Please join us for our next Engaging the Dharma meeting, Sunday, January 13th from 1:00-2:30 in the Living Room. There's a potluck after the dharma talk, so you could take part in that before our meeting if you choose!
This month there will be a special workshop by Doyle Banks and Kirsten Smith in response to the many people who want mindful listening/communication be one of the ways that we share our path with the world. The subject of the workshop is:
"WHEN WORLDS COLLIDE: NVC Communication Skills for Oppositional Situations"
Kirsten and Doyle will introduce us to the tools Marshall Rosenberg developed, and give us the opportunity to try these techniques for ourselves. We’ll leave with tangible skills for launching higher quality interactions with those we’ve considered unreachable. And with practice, even dinner with that cousin could become surprisingly enjoyable!
Whether you’re standing up against an injustice, or just having dinner with that cousin who always goes on and on about the political figure you abhor, staying centered and present in the midst of the emotions that arise can be difficult at best. And finding ways to communicate with those whose views seem so radically different than your own sometimes feels like an insurmountable challenge.

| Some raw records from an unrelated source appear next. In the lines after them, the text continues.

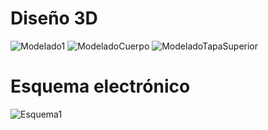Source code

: # Diseño 3D
![Modelado1](https://github.com/Valeri0206/Fundamentos-de-Biodise-o/assets/164529958/626825cf-acad-4b4e-8598-8ad31595120b)
![ModeladoCuerpo](https://github.com/Valeri0206/Fundamentos-de-Biodise-o/assets/164529958/e1e65bc7-f9d4-4500-a418-9073cc201c75)
![ModeladoTapaSuperior](https://github.com/Valeri0206/Fundamentos-de-Biodise-o/assets/164529958/50e5f44e-b9eb-42bb-a9fb-4d8da1228d59)

# Esquema electrónico
![Esquema1](https://github.com/Valeri0206/Fundamentos-de-Biodise-o/assets/164529958/3447f3c6-e403-428b-a767-931e99a7f882)

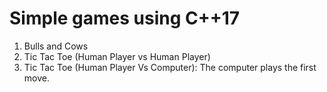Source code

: # Simple games using C++17
1. Bulls and Cows
2. Tic Tac Toe (Human Player vs Human Player)
3. Tic Tac Toe (Human Player Vs Computer): The computer plays the first move.
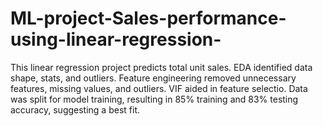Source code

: # ML-project-Sales-performance-using-linear-regression-
This linear regression project predicts total unit sales. EDA identified data shape, stats, and outliers. Feature engineering removed unnecessary features, missing values, and outliers. VIF aided in feature selectio. Data was split for model training, resulting in 85% training and 83% testing accuracy, suggesting a best fit.
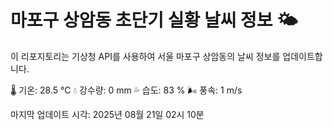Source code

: 
# 마포구 상암동 초단기 실황 날씨 정보 🌤️

이 리포지토리는 기상청 API를 사용하여 서울 마포구 상암동의 날씨 정보를 업데이트합니다. 

🌡️ 기온: 28.5 ℃
💧 강수량: 0 mm
💦 습도: 83 %
🌬️ 풍속: 1 m/s

마지막 업데이트 시각: 2025년 08월 21일 02시 10분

In the “us vs. them” climate of today’s political environment, it is easy to get swept away into an endless loop of judgment, argument, and competition. It can be hard to know how to break through so that some fruitful dialogue can actually happen. When others are unable and/or unwilling to communicate respectfully, what can you do?
Dr. Marshall B. Rosenberg came up with an effective and elegant method and consciousness he called Nonviolent Communication (NVC), which he used around the world to help bridge gaps between gangs in Los Angeles, Palestinians and Jews in the Middle East, Croatians and Serbs in the Eastern Bloc and many, many others who had long been at what seemed like insurmountable odds.
One of the key components of NVC is listening, but not just any kind of listening. Marshall taught empathic listening. One could call it “engaged listening” because it requires us to engage fully in mindfulness practice, while intentionally using the techniques he developed to make the listening truly effective. We can use these powerful, cultivable skills to engage with those whose views--even political views--we do not share.
While there is no guarantee these skills will automatically “work”, those who have used them around the world for decades will attest that they dramatically increase the likelihood that connection will happen. When it does, more often than not, solutions to lifelong conflicts are usually not far away.
Please join us for learning, practice and discussion.